Understanding DNS
Most ISPs make use of dynamic IP addresses to prevent you from hosting websites off your home computer, and rotate these addresses fairly often (sometimes on a daily basis). It would be near impossible to know the currently assigned IP address of your home computer at a given time unless you were in front of it to check. This is not helpful, especially when you need to know this address when connecting to your computer away from home.
This is where Dynamic DNS comes in handy. DNS (Domain Name System) translates human-friendly host names to their associated IP addresses via a DNS server. Dynamic DNS services extend this by letting you update the resolved IP address whenever your home connection changes — meaning you can always reach your home computer by a consistent hostname regardless of what IP your ISP assigns.
When connecting to your home computer remotely it makes more sense to use a custom hostname over an IP address as you are more likely to remember the host name. We will be using this for our connection.
Getting a DNS Server
You could create your own public DNS server and update your IP address manually, or you could make use of an existing paid or free service. When it comes to Dynamic DNS there are a lot of good free services available online (e.g. FreeDNS) which allow you to sign up for a free sub-domain.
Depending on the service you are using you will have the option to either use a sub-domain or domain when connecting to your home computer (all free DNS providers make you use sub-domains). In my mind it makes more sense to use a sub-domain (e.g. rdp.home.com) over a top-level domain (e.g. home.com).
Just Google "free dns provider" and pick something that works for you.
Keeping your IP Address Updated
After picking a DNS server and configuring your sub-domain you will need something in place to keep your IP address up to date with the DNS server. Most modern routers have some built-in tooling that allows you to sync your public IP address with a Dynamic DNS service right out of the box. With the wide range of routers on the market it would be impossible to document each one's configuration steps. Luckily most of these are simple and will have you up and running in no time.
If you don't want to pay for a service like Dynamic DNS you will need some sort of client to handle updating your IP address with the provider. Most service providers offer some form of application (or PowerShell / shell script) to do this — have a look through their documentation and FAQ to find out how to configure it.
I was not happy with any of the applications I found when it came to updating my IP address on FreeDNS, so I decided to write my own called DnsUpdater (archived) which is a simple Windows service capable of updating any DNS provider that follows the Dyn DNS Protocol and FreeDNS also.
Once you have something in place to keep your IP address updated with your DNS service of choice it is time to move on.
Allowing RDP through your router
Next up we will need to tell your router at home to allow all RDP traffic from the internet to a computer of your choosing. This is done by configuring the firewall on your router and allowing all traffic on TCP_3389 (the default RDP port) to the target computer. This process varies from router to router, but in most cases you will need to create (or select) the RDP service from a list of available services when creating your firewall rule.

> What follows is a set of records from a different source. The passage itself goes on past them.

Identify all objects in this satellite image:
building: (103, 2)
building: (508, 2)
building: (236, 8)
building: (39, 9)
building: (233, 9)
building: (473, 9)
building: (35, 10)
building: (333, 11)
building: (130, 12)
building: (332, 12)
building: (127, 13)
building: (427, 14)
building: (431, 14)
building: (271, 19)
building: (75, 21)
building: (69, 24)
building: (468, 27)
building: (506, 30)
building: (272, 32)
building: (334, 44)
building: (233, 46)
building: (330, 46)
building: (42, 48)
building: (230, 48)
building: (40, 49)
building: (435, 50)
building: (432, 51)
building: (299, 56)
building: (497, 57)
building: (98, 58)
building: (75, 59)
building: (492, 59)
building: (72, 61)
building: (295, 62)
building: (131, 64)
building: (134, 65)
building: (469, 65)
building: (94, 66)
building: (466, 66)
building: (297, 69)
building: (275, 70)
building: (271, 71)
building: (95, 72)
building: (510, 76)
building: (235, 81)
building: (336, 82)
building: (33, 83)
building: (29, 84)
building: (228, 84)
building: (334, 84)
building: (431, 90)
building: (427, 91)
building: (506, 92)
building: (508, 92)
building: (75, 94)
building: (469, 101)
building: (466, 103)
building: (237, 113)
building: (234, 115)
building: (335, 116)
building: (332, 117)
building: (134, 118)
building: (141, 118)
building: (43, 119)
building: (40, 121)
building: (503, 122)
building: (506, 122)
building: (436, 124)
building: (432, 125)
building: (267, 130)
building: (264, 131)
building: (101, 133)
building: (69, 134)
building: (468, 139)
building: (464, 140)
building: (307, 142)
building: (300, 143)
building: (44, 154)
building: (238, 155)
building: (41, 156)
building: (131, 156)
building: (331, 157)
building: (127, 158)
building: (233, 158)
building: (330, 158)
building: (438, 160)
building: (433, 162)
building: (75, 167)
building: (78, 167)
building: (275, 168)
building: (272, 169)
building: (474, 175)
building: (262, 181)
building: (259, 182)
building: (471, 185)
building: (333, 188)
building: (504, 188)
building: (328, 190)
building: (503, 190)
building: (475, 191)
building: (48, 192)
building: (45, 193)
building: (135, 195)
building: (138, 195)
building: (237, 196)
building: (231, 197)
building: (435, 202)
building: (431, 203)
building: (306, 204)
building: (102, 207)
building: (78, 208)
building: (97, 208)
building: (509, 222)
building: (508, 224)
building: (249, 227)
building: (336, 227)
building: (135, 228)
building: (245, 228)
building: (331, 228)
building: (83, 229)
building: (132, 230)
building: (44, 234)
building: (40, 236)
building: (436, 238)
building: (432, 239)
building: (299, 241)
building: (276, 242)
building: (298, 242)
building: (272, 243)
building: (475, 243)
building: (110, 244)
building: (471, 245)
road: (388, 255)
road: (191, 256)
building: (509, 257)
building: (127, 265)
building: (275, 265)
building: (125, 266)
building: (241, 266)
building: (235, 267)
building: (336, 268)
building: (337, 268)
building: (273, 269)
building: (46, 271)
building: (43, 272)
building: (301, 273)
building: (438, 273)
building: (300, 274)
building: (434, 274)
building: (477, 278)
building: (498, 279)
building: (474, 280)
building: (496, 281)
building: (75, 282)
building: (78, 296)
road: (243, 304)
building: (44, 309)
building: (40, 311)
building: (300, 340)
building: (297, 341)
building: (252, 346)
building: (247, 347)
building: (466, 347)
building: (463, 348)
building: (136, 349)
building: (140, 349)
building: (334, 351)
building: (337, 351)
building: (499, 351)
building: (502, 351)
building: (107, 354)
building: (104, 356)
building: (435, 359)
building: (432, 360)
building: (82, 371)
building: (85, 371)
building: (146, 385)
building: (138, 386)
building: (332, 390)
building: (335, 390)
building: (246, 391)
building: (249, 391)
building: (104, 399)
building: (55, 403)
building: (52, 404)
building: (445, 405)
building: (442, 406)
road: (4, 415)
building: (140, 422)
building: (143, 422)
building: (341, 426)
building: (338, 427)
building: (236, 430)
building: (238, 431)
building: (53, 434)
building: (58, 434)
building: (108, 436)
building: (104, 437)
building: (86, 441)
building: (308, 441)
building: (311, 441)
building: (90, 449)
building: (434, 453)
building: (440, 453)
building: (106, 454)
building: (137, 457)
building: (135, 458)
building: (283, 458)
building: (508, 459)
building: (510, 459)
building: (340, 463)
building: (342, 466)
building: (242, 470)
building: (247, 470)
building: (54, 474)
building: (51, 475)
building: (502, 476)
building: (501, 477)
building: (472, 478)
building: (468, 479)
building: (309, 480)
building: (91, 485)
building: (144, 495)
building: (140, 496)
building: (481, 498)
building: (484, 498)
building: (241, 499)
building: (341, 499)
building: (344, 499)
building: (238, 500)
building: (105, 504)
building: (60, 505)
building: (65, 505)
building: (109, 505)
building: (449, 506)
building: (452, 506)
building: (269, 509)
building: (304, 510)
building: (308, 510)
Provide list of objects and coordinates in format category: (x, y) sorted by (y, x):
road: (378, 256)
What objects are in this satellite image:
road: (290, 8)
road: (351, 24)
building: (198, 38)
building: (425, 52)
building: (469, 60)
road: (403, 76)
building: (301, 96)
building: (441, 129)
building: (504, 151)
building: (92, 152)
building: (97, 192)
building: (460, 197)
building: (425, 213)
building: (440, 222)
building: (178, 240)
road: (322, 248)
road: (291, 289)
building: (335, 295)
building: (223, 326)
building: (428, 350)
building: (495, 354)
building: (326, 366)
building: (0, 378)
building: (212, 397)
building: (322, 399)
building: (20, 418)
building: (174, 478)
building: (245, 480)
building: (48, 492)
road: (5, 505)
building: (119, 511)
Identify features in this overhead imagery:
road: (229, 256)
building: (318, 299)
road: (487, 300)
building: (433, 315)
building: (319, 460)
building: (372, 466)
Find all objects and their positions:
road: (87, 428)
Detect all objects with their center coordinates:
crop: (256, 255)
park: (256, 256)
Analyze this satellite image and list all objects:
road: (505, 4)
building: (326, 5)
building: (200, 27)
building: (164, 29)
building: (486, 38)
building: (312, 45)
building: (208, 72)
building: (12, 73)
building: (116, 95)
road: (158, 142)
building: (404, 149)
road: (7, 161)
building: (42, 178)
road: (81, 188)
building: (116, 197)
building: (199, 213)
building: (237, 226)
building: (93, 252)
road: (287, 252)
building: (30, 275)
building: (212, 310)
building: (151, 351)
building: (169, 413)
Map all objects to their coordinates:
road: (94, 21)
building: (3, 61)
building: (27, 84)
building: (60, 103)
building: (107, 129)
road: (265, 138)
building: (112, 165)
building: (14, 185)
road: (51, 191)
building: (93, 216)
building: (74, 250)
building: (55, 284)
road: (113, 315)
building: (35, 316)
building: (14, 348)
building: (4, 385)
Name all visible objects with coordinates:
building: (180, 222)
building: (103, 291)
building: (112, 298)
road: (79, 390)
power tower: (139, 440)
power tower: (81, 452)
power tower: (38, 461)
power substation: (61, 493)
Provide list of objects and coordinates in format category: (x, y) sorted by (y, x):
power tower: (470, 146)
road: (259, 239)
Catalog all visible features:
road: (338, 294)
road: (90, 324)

Something to keep in mind here is that you are opening yourself up to potential abuse by exposing TCP_3389 publicly — there will be attempts to exploit your computer via this intentional hole in your firewall. This is unavoidable if you need remote access, but I would strongly recommend taking the following steps to add additional security:
- Consider using port forwarding with an obscure public port that your router maps back to
TCP_3389. - Ensure that your target machine is up to date with Windows Updates.
- If possible, restrict the allowed IP range to your country's range (some routers allow this).
- If using an advanced router (such as a MikroTik), add rules to blacklist any IP address that fails to connect more than 3 times in a row.
- Select a limited user account and ensure it is the only account that can connect remotely.
- Place your target computer on its own network segment (
10.10.x.xor192.168.x.x) to separate it from the rest of your home network. - Choose a long password for the RDP user to make it nearly impossible to crack — change this password regularly.
- If possible, configure your router so that remote access is only available during time slots when you actually need it.
These are some basic steps one should take when setting up remote access — however they are still not guaranteed to prevent unauthorised access to your home computer.
Enabling Remote Access on your computer
To enable remote access you will need a user account with a password (and possibly limited rights) before continuing. I am performing these steps on Windows 8.1 — the steps are very similar on Windows 10 and 11:
- Right-click on My Computer and select Properties.
- Click the Remote settings link to open the Remote tab on the System Properties dialog.
- Select the Allow remote connections to this computer radio button.
- Optionally check Allow connections only from computers running Remote Desktop with Network Level Authentication for added security.
- Click Select Users and use the provided dialog to add your targeted user account.
- Click OK to close all dialogs and save your configuration.
Once done you should have something like this:
That should be it from your computer's configuration side. Should you struggle to connect, a good thing to check is that your Windows Firewall is allowing RDP connections.
Testing it all out
The last thing you will need to do is test your connection — the catch here is that you will need to do this remotely, as doing this locally (depending on your setup) could produce a false positive. I would suggest using a mobile data connection (or your phone's hotspot) to make the connection to your home computer. There are many free Remote Desktop Connection applications available for Android and iOS, and switching to mobile data will quickly tell you if your remote setup is working.